• The problem:
Write out exactly the lines running from the one with "activities | 560 | 91 |" to the last line of the entries, keeping both the first and the last.
-*-
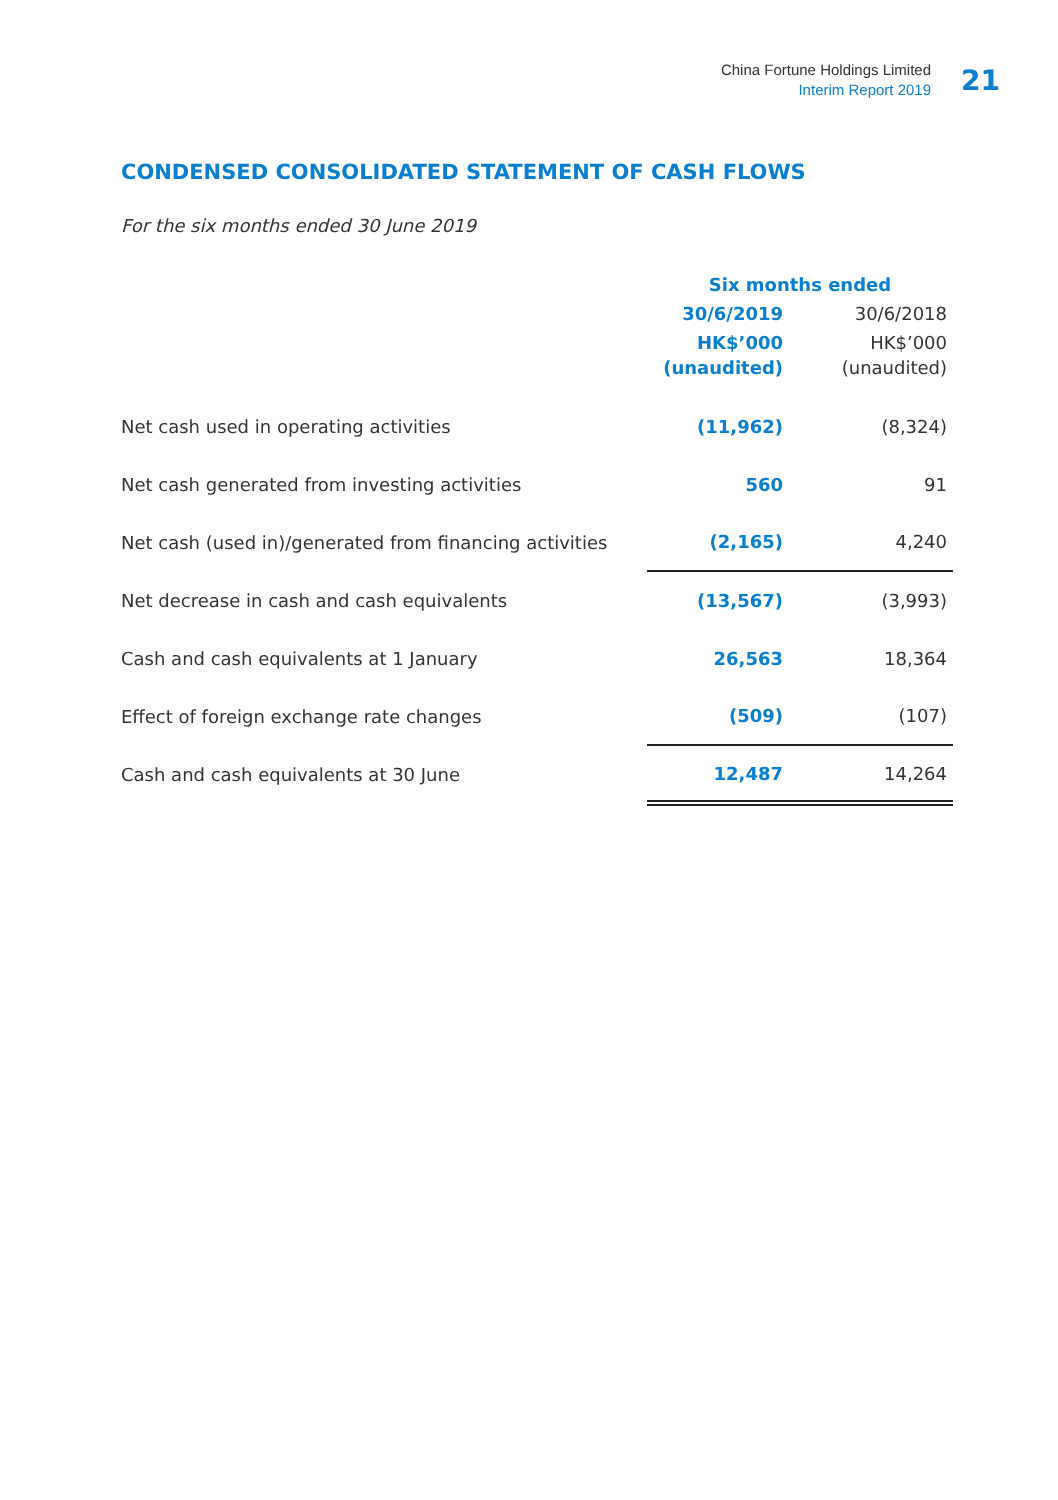China Fortune Holdings Limited
Interim Report 2019
21
CONDENSED CONSOLIDATED STATEMENT OF CASH FLOWS
For the six months ended 30 June 2019
| | Six months ended | |
| --- | --- | --- |
| | 30/6/2019 | 30/6/2018 |
| | HK$’000 | HK$’000 |
| | (unaudited) | (unaudited) |
| Net cash used in operating activities | (11,962) | (8,324) |
| Net cash generated from investing activities | 560 | 91 |
| Net cash (used in)/generated from financing activities | (2,165) | 4,240 |
| Net decrease in cash and cash equivalents | (13,567) | (3,993) |
| Cash and cash equivalents at 1 January | 26,563 | 18,364 |
| Effect of foreign exchange rate changes | (509) | (107) |
| Cash and cash equivalents at 30 June | 12,487 | 14,264 |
-*-
• Expected answer:
| Net cash generated from investing activities | 560 | 91 |
| Net cash (used in)/generated from financing activities | (2,165) | 4,240 |
| Net decrease in cash and cash equivalents | (13,567) | (3,993) |
| Cash and cash equivalents at 1 January | 26,563 | 18,364 |
| Effect of foreign exchange rate changes | (509) | (107) |
| Cash and cash equivalents at 30 June | 12,487 | 14,264 |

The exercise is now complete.